Niuheliang (牛河梁) is a Neolithic archaeological site in Liaoning Province, Northeast China, along the middle and upper reaches of the Laoha River and the Yingjin River (presently on the border of Chaoyang and Jianping County). Discovered in 1983, the Niuheliang site belongs to the Hongshan culture (4700–2900 BC). It includes evidence of religion, such as a temple, an altar and a cairn.

==Description==
Niuheliang is a large burial site scattered over hill tops over a 50 square kilometer area. The altitude of Niuheliang ranges between 550 meters and 680 meters above sea level.

Niuheliang dates to 3,500–3,000 BCE. It was a burial and sacrificial center in the late Hongshan period. No residential settlements have been discovered here so far.

==Temple==
The site features a unique temple on a loam platform, with an altar and cairn complex, covering an area of around 5 km^{2}. The altar at Niuheliang was made of stone platforms, supported by painted, clay cylinders. A north–south axis connects this temple complex with a central peak of the Zhushan (猪山) mountains, otherwise known as "Pig Mountain". The subterranean ritual complex was built on a ridge and decorated with painted walls, referred to by Chinese archaeologists as the Goddess Temple, due to the discovery of a clay female head with jade inlaid eyes.

Pig dragons and large, nude, clay figurines were also found at Niuheliang. Some of the figurines are up to three times the size of real-life humans; the interior of the figurines was structured from wood and straw.

Six groups of cairns were discovered nearby, south and west of the temple site. The primary burial goods accompanying the graves were jade artifacts, although most of the excavated graves had already been looted.

===Interpretation===
According to archaeologist Guo Dashun, who was in charge of excavating this site, there are in fact two varieties of animals represented in the jades. One is a boar with narrow eyes and flat snout; the other is a bear, represented by round eyes and short perky ears. He also found similar boar and bear symbolism in the vessels found at Xiaoheyan site.
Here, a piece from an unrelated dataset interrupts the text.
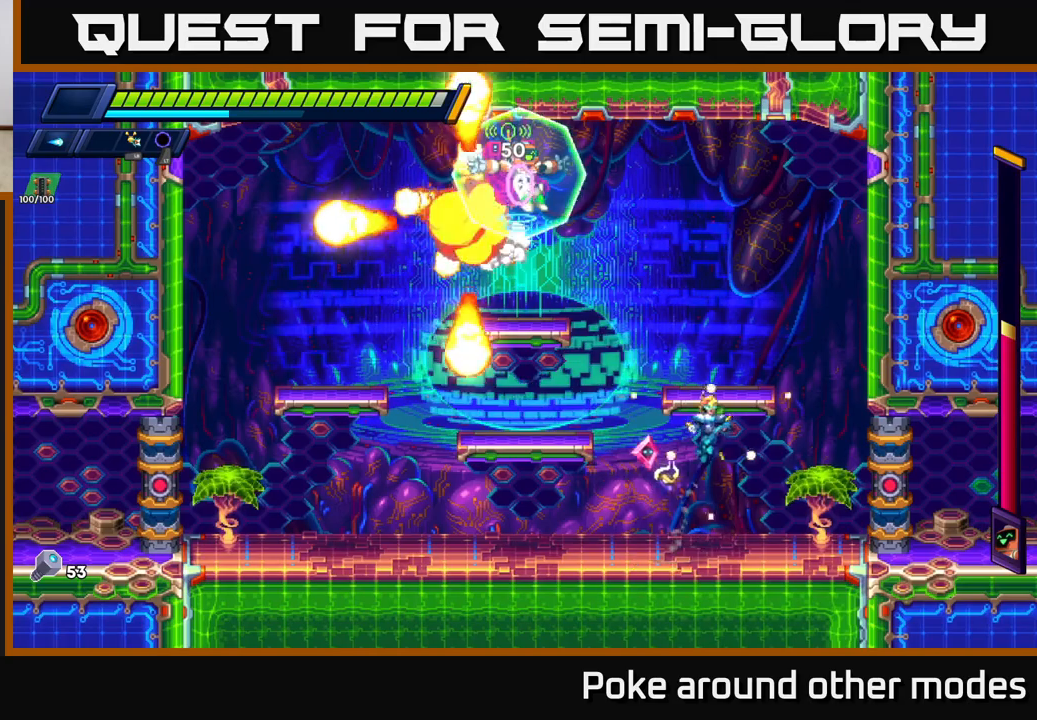
{"buttons": [], "left_stick": "left", "right_stick": "center", "events": [[300, "A", "up"], [417, "left_stick", "left"]]}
The bear has been widely worshipped in Northeast Asia, such as by the Ainu in northern Japan, and in Siberia. Thus, Guo Dashun sees this site in the wider Northeast Asian context.

Some similarities with Xinglongwa culture (6200–5400 BC) of northeastern China have also been pointed out.

==Pyramidal structure==
One year after the temple-cairns complex was discovered nearby a pyramidal structure "disguised" as a hill known as Zhuanshanzi (轉山子), which was included during the Han dynasty (−206~220) in a section of the Great Wall. Built with earth and imported stone, its structure is more elaborate than the cairns.

This site contains some of the essential elements, temples, cairns and platforms, present in later ancestor worship of the Chinese such as the Ming tombs 5000 years later.